SUMENEP – Titik Impas Harga Tembakau (TIHT) 2025 untuk petani resmi ditetapkan, Ketua Paguyuban Pengusaha Rokok Sumenep, H. Syafwan Wahyudi, mengapresiasi langkah Pemerintah Kabupaten (Pemkab) Sumenep, Madura, Jawa Timur.

Penetapan ini dilakukan melalui rapat koordinasi lintas sektor yang melibatkan instansi terkait, perwakilan petani, dan pelaku usaha pertembakauan setempat beberapa hari lalu.

Saat dikonfirmasi oleh awakmedia, H. Syafwan Wahyudi atau akrab disapa H. Udik, menuturkan, bahwa kebijakan ini memberikan kejelasan mengenai harga, dan hal tersebut menjadi bukti nyata keberpihakan pemerintah daerah kepada para petani.

“Penetapan TIHT 2025 lebih awal kami berikan apresiasi, karena ini memberikan kepastian bagi petani dan pengusaha rokok dalam merencanakan pembelian bahan baku. Yangmana, dengan adanya acuan harga ini, para petani terlindungi dari permainan harga di lapangan,” tuturnya. Rabu, (13/8/2025).

Lebih lanjut, H. Udik juga menegaskan, bahwa komunikasi antara pemerintah, petani, dan pengusaha harus terus diperkuat agar kedepannya harga yang ditetapkan tidak hanya menjadi angka di atas kertas, tetapi benar-benar terimplementasi di lapangan.

“Kami berharap kepada pemerintah daerah juga ikut mengawasi transaksi di tingkat pembelian, tujuannya agar para petani tidak terpaksa menjual di bawah titik impas,” tegas H. Udik.

Menurutnya, stabilitas harga tembakau sangat berpengaruh terhadap keberlangsungan industri rokok lokal.

“Harga yang wajar dan menguntungkan akan mendorong kualitas bahan baku, sehingga produk rokok lokal bisa bersaing,” tukas H. Udik selaku Ketua paguyuban pengusaha rokok lokal.

Sementara itu, Bupati Sumenep, Dr.

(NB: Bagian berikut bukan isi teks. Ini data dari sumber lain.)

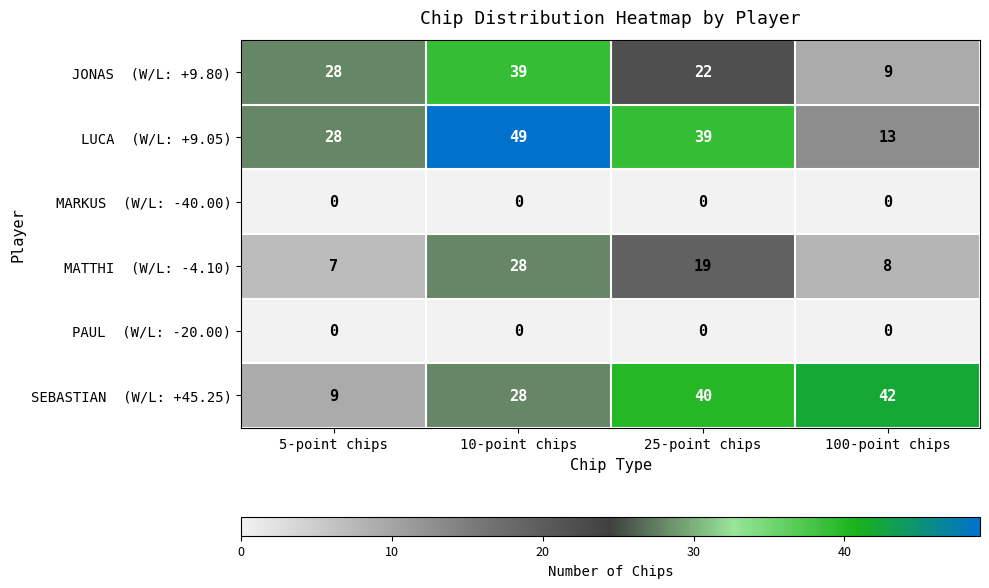

What is the difference between the highest and lowest values at 100-point chips?

42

H. Achmad Fauzi Wongsojudo, SH, MH, juga mengatakan, bahwa TIHT adalah komitmen pemerintah dalam melindungi petani dari kerugian akibat fluktuasi harga.

“Kami optimistis harga di pasar akan melampaui titik impas, apalagi pasokan tahun ini diperkirakan menurun,” ujarnya usai rakor di Sumenep, pada Senin, (11/8/2025).

Bupati Fauzi menyebutkan, cuaca tak menentu sejak awal tahun memengaruhi pola tanam dan mengurangi produksi di sejumlah sentra tembakau, sehingga berpotensi mendorong kenaikan harga jual.

TIHT 2025 di Sumenep yang telah ditetapkan yakni, Tembakau Gunung: Rp 67.929/kg (naik 1,41%), Tembakau Tegal: Rp 63.117/kg (naik 2,46%), dan Tembakau Sawah: Rp 46.142/kg (naik 0,10%).

“Dalam dua tahun terakhir, harga jual di tingkat petani hampir selalu berada di atas TIHT yang ditetapkan, hal ini membuktikan kebijakan pemkab Sumenep sangat efektif,” jelas Bupati Fauzi.

“Kami (Pemkab Sumenep_red) berharap, TIHT ini tidak hanya menjaga keseimbangan harga, tetapi juga menjamin keberlanjutan sektor pertembakauan yang menjadi penopang ekonomi ribuan keluarga petani di daerah ini,” tutupnya.